Supported environment variables:

  • PI_LISTENS_PROVIDER (sarvam by default)
  • PI_LISTENS_SARVAM_API_KEY (preferred for the bundled Sarvam provider)
  • SARVAM_API_KEY / SARVAM_API_SUBSCRIPTION_KEY (legacy aliases for the Sarvam provider key)
  • PI_LISTENS_STT_MODEL
  • PI_LISTENS_STT_MODE (transcribe, translate, verbatim, translit, codemix)
  • PI_LISTENS_STT_LANGUAGE (default unknown)
  • PI_LISTENS_TRANSLATE_INPUT_TO_ENGLISH (default true; speak any supported language, send English to the agent)
  • PI_LISTENS_TTS_MODEL
  • PI_LISTENS_TTS_LANGUAGE (default en-IN)
  • PI_LISTENS_TTS_SPEAKER (default shubh)
  • PI_LISTENS_TTS_PACE
  • PI_LISTENS_TTS_TEMPERATURE
  • PI_LISTENS_TTS_SAMPLE_RATE
  • PI_LISTENS_TTS_OUTPUT_CODEC (wav, mp3, linear16, mulaw, alaw, opus, flac, aac)
  • PI_LISTENS_RECORD_SECONDS (default 300; maximum listen duration for one streaming utterance)
  • PI_LISTENS_RECORD_SAMPLE_RATE (default 16000; Sarvam streaming works best with 16kHz mono PCM)
  • PI_LISTENS_STREAM_CHUNK_MS (default 250; outgoing WebSocket audio chunk size)
  • PI_LISTENS_STREAM_MAX_SECONDS (default 300; default maximum for streaming microphone capture)
  • PI_LISTENS_SILENCE_START_SECONDS
  • PI_LISTENS_SILENCE_STOP_SECONDS
  • PI_LISTENS_SILENCE_THRESHOLD

recordSeconds is the maximum time Pi will keep streaming one utterance. silenceStopSeconds is the quiet pause after which it considers the utterance complete, flushes the WebSocket, and submits the transcript. For example, recordSeconds: 300 and silenceStopSeconds: 3.5 means “let me speak for up to 5 minutes, but submit after 3.5 seconds of silence.”
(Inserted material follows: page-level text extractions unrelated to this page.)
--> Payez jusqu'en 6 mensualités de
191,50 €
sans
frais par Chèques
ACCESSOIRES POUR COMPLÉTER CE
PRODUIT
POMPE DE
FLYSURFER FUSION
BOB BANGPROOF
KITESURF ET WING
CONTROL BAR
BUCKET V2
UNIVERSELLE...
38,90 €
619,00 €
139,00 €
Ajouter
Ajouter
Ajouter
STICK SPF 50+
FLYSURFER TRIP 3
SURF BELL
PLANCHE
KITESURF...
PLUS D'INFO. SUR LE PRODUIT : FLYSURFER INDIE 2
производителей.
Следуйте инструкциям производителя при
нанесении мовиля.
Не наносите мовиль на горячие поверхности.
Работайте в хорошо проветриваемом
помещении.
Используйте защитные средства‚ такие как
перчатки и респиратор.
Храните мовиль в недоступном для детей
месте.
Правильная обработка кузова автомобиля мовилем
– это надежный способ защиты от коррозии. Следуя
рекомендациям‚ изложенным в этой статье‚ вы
  • PI_LISTENS_RECORD_COMMAND
  • PI_LISTENS_PLAY_COMMAND
  • PI_LISTENS_AUDIO_DIR
  • PI_LISTENS_DELETE_AUDIO
  • PI_LISTENS_TEXT_FALLBACK
  • PI_LISTENS_CONVERSATIONAL (default false; when true, the agent speaks its responses conversationally)

Provider architecture

The extension code talks to a generic VoiceProvider interface for microphone transcription, file transcription, file synthesis, and streamed synthesis. Sarvam-specific WebSocket and SDK logic lives in src/providers/sarvam.ts; provider selection and routing live in src/providers/index.ts. To add another STT/TTS provider later, add a provider module that implements the interface and register it in the provider router.

Notes

  • The bundled Sarvam provider uses the WebSocket streaming API for microphone input, not the 30-second synchronous REST endpoint.
  • Streaming input is sent as 16kHz, 16-bit, mono PCM (pcm_s16le) with saaras:v3 by default.
  • macOS may ask for microphone permissions the first time rec or ffmpeg records audio.
  • Spoken output is intentionally optimized for concise interaction, not for reading code or full agent responses.
  • When conversational mode is enabled, the agent speaks most of its responses, thinks out loud, and uses voice_ask for all clarification. Toggle at runtime with /voice-chatty.